TEXT PROVIDED:
+++

On Wednesday I attended a heart failure study day run by the wonderful cardiac specialist nurse, Sarah Briggs.
As an early student of medicine, I came to understand the ins and outs of how the heart functions – rate and rhythm, stroke volume and cardiac output, Starling’s Law and action potentials.
For the next 15-odd years I had a fair grasp of what was what.
It was only recently with the introduction of a form of measurement called ‘Brain Naturietic Peptide’ (BNP) and a chemical called ‘Neprilysin’ that I lost my way.
You see, the former, the test for a hormone released when the heart is pumping ineffectively was for most of my career restricted to GPs; doctors in hospitals were not allowed to request it for reasons I am not altogether clear – possibly because of expense or the impact of acute illness on the heart and blood results.
We got by OK and mostly, patients in hospital who have a heart problem undergo a detailed assessment called an Echocardiogram; this, a test using ultrasound can take very accurate pictures of the heart muscle, chambers and valves as well as providing information about its effectiveness as a pump.
Where is all this heading?
I will get there in a minute.
First, I wanted to mention Neprilysin (and its inhibitor) as it seems to me to be such a cunning piece of high-tech science it should reach this blog. Then I’ll get to the cardiologists!
Put simply, if the pressure inside the heart increases, because the heart muscle is diseased – perhaps from a heart attack or other influence – alcohol, infection, certain medicines, the hormone BNP is released.
Brain Natriuretic Peptide is a chemical signal that tells the body it has too much fluid and amongst other things, makes the kidneys release water and, we pee more.
This in a way is how water tablets (diuretics) function.
It is this BNP that GPs measure and which if elevated is a sign that the heart (the pump) is not working well (failing).
The pressure that results from a failing heart is what leads to fluid retention in the lungs – breathlessness and potentially in the peripheries, swollen legs for example.
This you might call basic physiology.
The thing that is very clever is the natural response to our internal correction mechanism which is to release a counter-chemical, Neprilysin which breaks-down the BNP, meaning less peeing and more fluid retention.
Some very clever scientists worked this out and subsequently designed a drug that stops Neprilysin from working and, it seems when this is combined with another cardiac drug – Valsartan, the results are great, cardiac function can improve as do symptoms and quality of life for people who might otherwise be quite unwell.

+++

DATASET CONTENT:
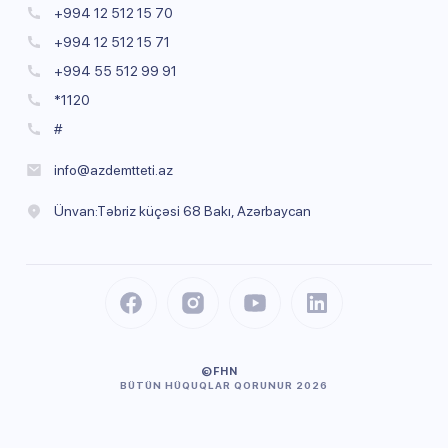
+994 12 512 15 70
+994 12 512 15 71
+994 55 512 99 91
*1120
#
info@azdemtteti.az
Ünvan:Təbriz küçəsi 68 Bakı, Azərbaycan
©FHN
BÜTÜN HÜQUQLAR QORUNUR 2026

+++

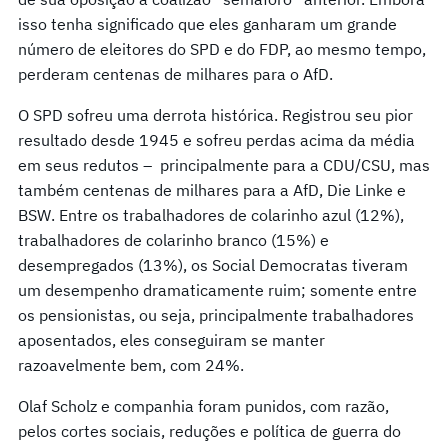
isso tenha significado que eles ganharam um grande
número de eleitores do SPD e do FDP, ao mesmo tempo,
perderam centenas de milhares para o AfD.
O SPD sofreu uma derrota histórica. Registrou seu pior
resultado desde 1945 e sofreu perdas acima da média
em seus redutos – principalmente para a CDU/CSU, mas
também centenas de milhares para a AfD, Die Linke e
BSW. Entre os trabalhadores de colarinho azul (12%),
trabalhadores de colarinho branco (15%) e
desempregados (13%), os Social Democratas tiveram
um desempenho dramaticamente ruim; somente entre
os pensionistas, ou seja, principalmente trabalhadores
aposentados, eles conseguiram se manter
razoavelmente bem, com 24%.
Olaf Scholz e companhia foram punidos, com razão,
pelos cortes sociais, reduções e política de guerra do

+++

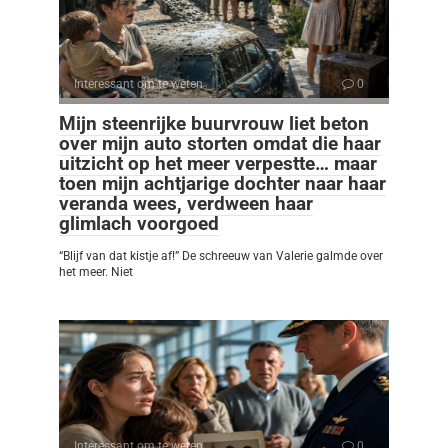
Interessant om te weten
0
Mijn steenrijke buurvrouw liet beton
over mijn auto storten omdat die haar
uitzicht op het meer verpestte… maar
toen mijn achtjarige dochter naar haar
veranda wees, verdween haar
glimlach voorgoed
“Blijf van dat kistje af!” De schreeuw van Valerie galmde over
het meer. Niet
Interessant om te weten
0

+++

EXERCISE REQUIREMENTS:
a – Quote the text on heart failure starting at "Where is all" and ending at "BNP is released.".
b – In the heart failure text, which cardiac drug is the Neprilysin inhibitor combined with?
c – Proceed with the heart failure text from the point where it stops.

ANSWERS BY ITEM NUMBER:
a –
Where is all this heading?
I will get there in a minute.
First, I wanted to mention Neprilysin (and its inhibitor) as it seems to me to be such a cunning piece of high-tech science it should reach this blog. Then I’ll get to the cardiologists!
Put simply, if the pressure inside the heart increases, because the heart muscle is diseased – perhaps from a heart attack or other influence – alcohol, infection, certain medicines, the hormone BNP is released.

b – Valsartan.

c –
I was keen to mention this little bit of science as I worry sometimes that I might come across as a Luddite; against modern medicine, anti-drug. This is wholly not the case and there are some magical medicines (I won’t mention them here, for more details, please see an old blog ‘Medicines, etc’ and another ‘Rod’s Dodgy Drugs’.
Getting back to the title.
What about the Cardiologists?
Well, what struck me, after spending six or so hours in the company of a variety of other healthcare professionals (I don’t think there were any social workers), was that here I was, the guy who likes to listen, to de-prescribe, to determine how best to support people in the last years of their lives as frailty progresses, learning about the very cutting-edge of clinical science and, I wondered, whether the cardiologists, gastroenterologists and whomever, (OK, I will pick on my favourites, orthopaedic surgeons) attend entire study days on older people, frailty, falls and dementia?
Is the relationship reciprocal?
For, just as my older people will have heart failure, significant numbers of patients assessed and treated by specialists will have frailty, dementia, delirium and all the other features of advanced age and psycho-physiological deterioration.
The title Glasgow to London refers to an old blog I wrote about my parent’s complaining, as they travelled to London down the M1 in the 1980’s to see their in-laws that the journey from Glasgow to London was perceived as shorter than the reverse.
We Scots like to travel.
Come on specialists, get registering, come and learn about your old folk!